===== THE DATA =====

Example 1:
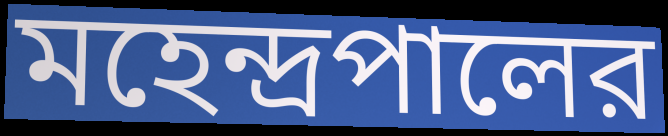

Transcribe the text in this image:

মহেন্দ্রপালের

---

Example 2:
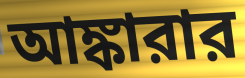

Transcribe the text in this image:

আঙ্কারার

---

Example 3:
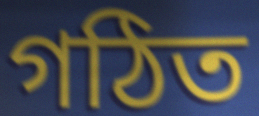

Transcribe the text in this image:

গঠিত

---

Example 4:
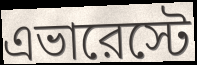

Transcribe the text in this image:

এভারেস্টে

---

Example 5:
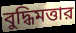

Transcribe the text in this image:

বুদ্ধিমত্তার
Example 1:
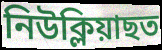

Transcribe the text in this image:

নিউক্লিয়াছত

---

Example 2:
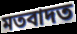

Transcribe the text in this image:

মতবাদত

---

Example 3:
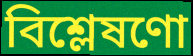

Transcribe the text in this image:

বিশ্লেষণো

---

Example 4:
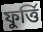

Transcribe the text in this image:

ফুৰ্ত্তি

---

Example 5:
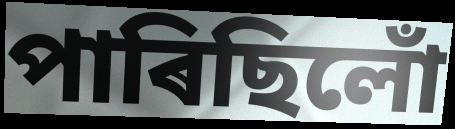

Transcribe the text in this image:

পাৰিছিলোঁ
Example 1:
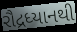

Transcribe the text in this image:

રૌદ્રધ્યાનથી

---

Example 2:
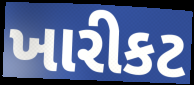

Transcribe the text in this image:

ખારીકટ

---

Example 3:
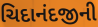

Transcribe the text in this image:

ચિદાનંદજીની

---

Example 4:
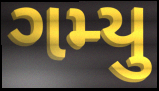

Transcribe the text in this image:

=====

EXERCISE OBJECTIVE: The answer is every line of the data, exactly as written, with the pictures dropped.

WRITTEN RESPONSE:
Example 1:

Transcribe the text in this image:

মহেন্দ্রপালের

---

Example 2:

Transcribe the text in this image:

আঙ্কারার

---

Example 3:

Transcribe the text in this image:

গঠিত

---

Example 4:

Transcribe the text in this image:

এভারেস্টে

---

Example 5:

Transcribe the text in this image:

বুদ্ধিমত্তার
Example 1:

Transcribe the text in this image:

নিউক্লিয়াছত

---

Example 2:

Transcribe the text in this image:

মতবাদত

---

Example 3:

Transcribe the text in this image:

বিশ্লেষণো

---

Example 4:

Transcribe the text in this image:

ফুৰ্ত্তি

---

Example 5:

Transcribe the text in this image:

পাৰিছিলোঁ
Example 1:

Transcribe the text in this image:

રૌદ્રધ્યાનથી

---

Example 2:

Transcribe the text in this image:

ખારીકટ

---

Example 3:

Transcribe the text in this image:

ચિદાનંદજીની

---

Example 4:

Transcribe the text in this image:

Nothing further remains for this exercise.